**WHAT TO PRODUCE**
Switch every "images" in these records to "frames", leaving all else as it stands.

Collected data entries:
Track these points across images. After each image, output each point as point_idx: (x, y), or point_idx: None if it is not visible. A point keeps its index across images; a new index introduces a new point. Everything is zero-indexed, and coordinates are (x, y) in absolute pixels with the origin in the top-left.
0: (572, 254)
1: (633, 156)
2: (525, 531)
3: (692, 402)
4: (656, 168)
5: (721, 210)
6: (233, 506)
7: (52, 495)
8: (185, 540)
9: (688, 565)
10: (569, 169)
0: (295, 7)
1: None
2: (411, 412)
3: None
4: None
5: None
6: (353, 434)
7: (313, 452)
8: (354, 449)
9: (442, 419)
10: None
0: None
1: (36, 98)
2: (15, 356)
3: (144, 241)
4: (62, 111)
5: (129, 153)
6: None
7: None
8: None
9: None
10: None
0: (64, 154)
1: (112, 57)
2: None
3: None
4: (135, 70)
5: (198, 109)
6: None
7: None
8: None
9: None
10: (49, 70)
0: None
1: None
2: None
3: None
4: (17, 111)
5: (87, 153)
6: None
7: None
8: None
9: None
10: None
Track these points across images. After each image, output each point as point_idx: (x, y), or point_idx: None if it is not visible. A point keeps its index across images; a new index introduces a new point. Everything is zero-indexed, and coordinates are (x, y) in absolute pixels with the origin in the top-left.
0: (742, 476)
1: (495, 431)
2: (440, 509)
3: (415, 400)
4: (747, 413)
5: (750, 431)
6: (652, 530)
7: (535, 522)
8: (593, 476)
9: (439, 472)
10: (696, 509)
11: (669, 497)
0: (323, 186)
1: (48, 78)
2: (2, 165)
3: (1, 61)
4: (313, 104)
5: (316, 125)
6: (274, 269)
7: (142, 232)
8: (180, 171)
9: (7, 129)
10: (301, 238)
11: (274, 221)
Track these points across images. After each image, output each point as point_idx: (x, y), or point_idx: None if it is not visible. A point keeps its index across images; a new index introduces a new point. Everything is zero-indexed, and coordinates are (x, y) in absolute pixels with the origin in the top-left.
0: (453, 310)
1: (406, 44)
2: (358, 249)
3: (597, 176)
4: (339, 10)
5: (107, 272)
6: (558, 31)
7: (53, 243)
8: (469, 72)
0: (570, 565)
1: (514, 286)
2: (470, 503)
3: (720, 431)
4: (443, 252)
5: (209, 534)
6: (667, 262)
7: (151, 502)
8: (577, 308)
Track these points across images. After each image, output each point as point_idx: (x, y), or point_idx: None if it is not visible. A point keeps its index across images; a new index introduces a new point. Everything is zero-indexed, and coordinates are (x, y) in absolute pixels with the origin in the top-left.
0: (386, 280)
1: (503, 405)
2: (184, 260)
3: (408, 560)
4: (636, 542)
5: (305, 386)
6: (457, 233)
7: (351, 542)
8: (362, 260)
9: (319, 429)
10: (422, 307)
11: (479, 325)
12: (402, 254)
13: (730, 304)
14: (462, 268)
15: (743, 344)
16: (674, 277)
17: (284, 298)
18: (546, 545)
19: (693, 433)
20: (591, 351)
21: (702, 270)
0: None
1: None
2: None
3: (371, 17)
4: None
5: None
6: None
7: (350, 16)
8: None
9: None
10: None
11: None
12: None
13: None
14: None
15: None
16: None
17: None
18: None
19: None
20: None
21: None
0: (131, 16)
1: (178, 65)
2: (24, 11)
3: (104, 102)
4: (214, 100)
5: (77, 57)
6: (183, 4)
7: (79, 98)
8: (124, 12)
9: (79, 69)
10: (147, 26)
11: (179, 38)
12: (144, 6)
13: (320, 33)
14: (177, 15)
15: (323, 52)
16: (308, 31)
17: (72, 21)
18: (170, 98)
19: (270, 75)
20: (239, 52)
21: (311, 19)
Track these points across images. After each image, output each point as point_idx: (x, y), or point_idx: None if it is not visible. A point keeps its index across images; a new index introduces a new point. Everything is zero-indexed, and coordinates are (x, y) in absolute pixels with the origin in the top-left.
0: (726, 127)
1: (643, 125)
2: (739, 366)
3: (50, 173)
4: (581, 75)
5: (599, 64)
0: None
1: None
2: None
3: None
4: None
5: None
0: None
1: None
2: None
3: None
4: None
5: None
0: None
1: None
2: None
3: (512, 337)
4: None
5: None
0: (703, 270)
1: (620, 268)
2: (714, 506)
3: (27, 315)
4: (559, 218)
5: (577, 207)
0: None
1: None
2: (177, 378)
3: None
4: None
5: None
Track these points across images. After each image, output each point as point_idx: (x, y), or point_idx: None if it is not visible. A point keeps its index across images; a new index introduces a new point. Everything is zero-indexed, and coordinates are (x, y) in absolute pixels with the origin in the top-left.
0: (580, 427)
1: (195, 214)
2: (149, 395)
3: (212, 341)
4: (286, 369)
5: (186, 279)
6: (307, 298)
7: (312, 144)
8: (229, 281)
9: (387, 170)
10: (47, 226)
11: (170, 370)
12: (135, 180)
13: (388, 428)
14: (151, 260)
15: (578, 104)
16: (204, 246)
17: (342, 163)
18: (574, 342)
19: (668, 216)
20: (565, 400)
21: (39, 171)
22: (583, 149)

**EXERCISE ANSWER**
Track these points across frames. After each image, output each point as point_idx: (x, y), or point_idx: None if it is not visible. A point keeps its index across frames; a new index introduces a new point. Everything is zero-indexed, and coordinates are (x, y) in absolute pixels with the origin in the top-left.
0: (572, 254)
1: (633, 156)
2: (525, 531)
3: (692, 402)
4: (656, 168)
5: (721, 210)
6: (233, 506)
7: (52, 495)
8: (185, 540)
9: (688, 565)
10: (569, 169)
0: (295, 7)
1: None
2: (411, 412)
3: None
4: None
5: None
6: (353, 434)
7: (313, 452)
8: (354, 449)
9: (442, 419)
10: None
0: None
1: (36, 98)
2: (15, 356)
3: (144, 241)
4: (62, 111)
5: (129, 153)
6: None
7: None
8: None
9: None
10: None
0: (64, 154)
1: (112, 57)
2: None
3: None
4: (135, 70)
5: (198, 109)
6: None
7: None
8: None
9: None
10: (49, 70)
0: None
1: None
2: None
3: None
4: (17, 111)
5: (87, 153)
6: None
7: None
8: None
9: None
10: None
Track these points across frames. After each image, output each point as point_idx: (x, y), or point_idx: None if it is not visible. A point keeps its index across frames; a new index introduces a new point. Everything is zero-indexed, and coordinates are (x, y) in absolute pixels with the origin in the top-left.
0: (742, 476)
1: (495, 431)
2: (440, 509)
3: (415, 400)
4: (747, 413)
5: (750, 431)
6: (652, 530)
7: (535, 522)
8: (593, 476)
9: (439, 472)
10: (696, 509)
11: (669, 497)
0: (323, 186)
1: (48, 78)
2: (2, 165)
3: (1, 61)
4: (313, 104)
5: (316, 125)
6: (274, 269)
7: (142, 232)
8: (180, 171)
9: (7, 129)
10: (301, 238)
11: (274, 221)
Track these points across frames. After each image, output each point as point_idx: (x, y), or point_idx: None if it is not visible. A point keeps its index across frames; a new index introduces a new point. Everything is zero-indexed, and coordinates are (x, y) in absolute pixels with the origin in the top-left.
0: (453, 310)
1: (406, 44)
2: (358, 249)
3: (597, 176)
4: (339, 10)
5: (107, 272)
6: (558, 31)
7: (53, 243)
8: (469, 72)
0: (570, 565)
1: (514, 286)
2: (470, 503)
3: (720, 431)
4: (443, 252)
5: (209, 534)
6: (667, 262)
7: (151, 502)
8: (577, 308)
Track these points across frames. After each image, output each point as point_idx: (x, y), or point_idx: None if it is not visible. A point keeps its index across frames; a new index introduces a new point. Everything is zero-indexed, and coordinates are (x, y) in absolute pixels with the origin in the top-left.
0: (386, 280)
1: (503, 405)
2: (184, 260)
3: (408, 560)
4: (636, 542)
5: (305, 386)
6: (457, 233)
7: (351, 542)
8: (362, 260)
9: (319, 429)
10: (422, 307)
11: (479, 325)
12: (402, 254)
13: (730, 304)
14: (462, 268)
15: (743, 344)
16: (674, 277)
17: (284, 298)
18: (546, 545)
19: (693, 433)
20: (591, 351)
21: (702, 270)
0: None
1: None
2: None
3: (371, 17)
4: None
5: None
6: None
7: (350, 16)
8: None
9: None
10: None
11: None
12: None
13: None
14: None
15: None
16: None
17: None
18: None
19: None
20: None
21: None
0: (131, 16)
1: (178, 65)
2: (24, 11)
3: (104, 102)
4: (214, 100)
5: (77, 57)
6: (183, 4)
7: (79, 98)
8: (124, 12)
9: (79, 69)
10: (147, 26)
11: (179, 38)
12: (144, 6)
13: (320, 33)
14: (177, 15)
15: (323, 52)
16: (308, 31)
17: (72, 21)
18: (170, 98)
19: (270, 75)
20: (239, 52)
21: (311, 19)
Track these points across frames. After each image, output each point as point_idx: (x, y), or point_idx: None if it is not visible. A point keeps its index across frames; a new index introduces a new point. Everything is zero-indexed, and coordinates are (x, y) in absolute pixels with the origin in the top-left.
0: (726, 127)
1: (643, 125)
2: (739, 366)
3: (50, 173)
4: (581, 75)
5: (599, 64)
0: None
1: None
2: None
3: None
4: None
5: None
0: None
1: None
2: None
3: None
4: None
5: None
0: None
1: None
2: None
3: (512, 337)
4: None
5: None
0: (703, 270)
1: (620, 268)
2: (714, 506)
3: (27, 315)
4: (559, 218)
5: (577, 207)
0: None
1: None
2: (177, 378)
3: None
4: None
5: None
Track these points across frames. After each image, output each point as point_idx: (x, y), or point_idx: None if it is not visible. A point keeps its index across frames; a new index introduces a new point. Everything is zero-indexed, and coordinates are (x, y) in absolute pixels with the origin in the top-left.
0: (580, 427)
1: (195, 214)
2: (149, 395)
3: (212, 341)
4: (286, 369)
5: (186, 279)
6: (307, 298)
7: (312, 144)
8: (229, 281)
9: (387, 170)
10: (47, 226)
11: (170, 370)
12: (135, 180)
13: (388, 428)
14: (151, 260)
15: (578, 104)
16: (204, 246)
17: (342, 163)
18: (574, 342)
19: (668, 216)
20: (565, 400)
21: (39, 171)
22: (583, 149)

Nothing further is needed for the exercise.